The beautiful third movement, written when Beethoven was dangerously sick, has the distinction of being the longest slow movement in the string quartet repertoire. It plays for a little over fifteen minutes and sometimes slows to a crawl with half note-progressions, but it is clearly worth staying awake for. Reactions to it have been uniformly ecstatic. If Beethoven seems obsessed with the Lydian mode (The Ecclesiastical major F scale with no black notes), it might be because it figured so gloriously into his Missa Solemnis. Over this score Beethoven wrote the words “Holy Song of Thanksgiving to the Divinity by a Convalescent in the Lydian mode.” The sacred hymn conveys Beethoven’s deep appreciation for his returned health.
The music comes to us in five slow chorale-like lines, each preceded by a fast moving contrapuntal prelude. Now, the music is all about contrast: slow- fast; loud-soft; and poetic-clashing. Over this score, Beethoven had inscribed “Feeling of new strength.” When the music reaches its powerful propulsive climax, Beethoven returns to the Song of Thanksgiving, marking on the score: “to be played with the most intimate emotions.” Beethoven’s poetic heart achieves a peace and radiance here to applaud, and in the finale, Beethoven gives voice to dramatic recitatives performed by the instruments.
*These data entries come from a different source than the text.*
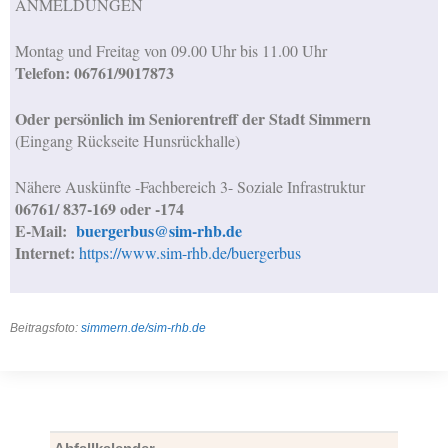
ANMELDUNGEN
Montag und Freitag von 09.00 Uhr bis 11.00 Uhr
Telefon: 06761/9017873
Oder persönlich im Seniorentreff der Stadt Simmern
(Eingang Rückseite Hunsrückhalle)
Nähere Auskünfte -Fachbereich 3- Soziale Infrastruktur
06761/ 837-169 oder -174
E-Mail:
buergerbus@sim-rhb.de
Internet:
https://www.sim-rhb.de/buergerbus
Beitragsfoto:
simmern.de/sim-rhb.de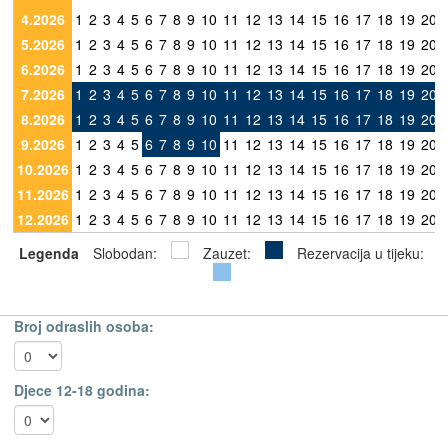
4.2026
1
2
3
4
5
6
7
8
9
10
11
12
13
14
15
16
17
18
19
20
5.2026
1
2
3
4
5
6
7
8
9
10
11
12
13
14
15
16
17
18
19
20
6.2026
1
2
3
4
5
6
7
8
9
10
11
12
13
14
15
16
17
18
19
20
7.2026
1
2
3
4
5
6
7
8
9
10
11
12
13
14
15
16
17
18
19
20
8.2026
1
2
3
4
5
6
7
8
9
10
11
12
13
14
15
16
17
18
19
20
9.2026
1
2
3
4
5
6
7
8
9
10
11
12
13
14
15
16
17
18
19
20
10.2026
1
2
3
4
5
6
7
8
9
10
11
12
13
14
15
16
17
18
19
20
11.2026
1
2
3
4
5
6
7
8
9
10
11
12
13
14
15
16
17
18
19
20
12.2026
1
2
3
4
5
6
7
8
9
10
11
12
13
14
15
16
17
18
19
20
Legenda
Slobodan:
Zauzet:
Rezervacija u tijeku:
Broj odraslih osoba:
Djece 12-18 godina:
It recalls the Ninth Symphony’s strenuous demands on the performers, but it also whistles a happy tune for affirmative joy. With its slow Adagio, Beethoven’s Ode to Good Health and Mystic Spirituality is a lifelong jewel.
BONUS FACT – Beethoven’s piano was enshrined in a museum, and no one was allowed to play it. A groupie student couldn’t resist, and played four notes on it. A museum guard scolded her. She said, “doesn’t everyone want to play on this piano?” The guard said, “not everyone. Last week someone came in who refused to touch it because he was not worthy – his name was Paderewski.”
Caroline Shaw – Born in 1982 – Greenville, North Carolina
Caroline Shaw is a very interesting character, to say the least. She is the youngest winner of the Pulitzer Prize for Music. She noted: "Up until now, the Pulitzer for Music has always been awarded to a composer, while I’m a musician who writes music.” She is an accomplished singer and violinist. She was taught, she says, to “make music with colors, flavors, and scents.” Her Partita (which won her the award) is an a cappella composition for 8 voices that “lucidly and creatively blends whispers, sighs, murmurs, melodies without words, and new vocal effects.” Today’s piece, Entr’acte, was written in 2011 after hearing the Brentano Quartet play Haydn’s Opus 77, No. 2. “It is structured like a minuet and trio,” she says, “riffing on that classical form but taking it a little further. I love the way some music (like the minuets of Opus 77) suddenly takes you to the other side of Alice’s looking glass, in a kind of absurd, subtle, technicolor transition.” So let’s see where Entr’acte takes us.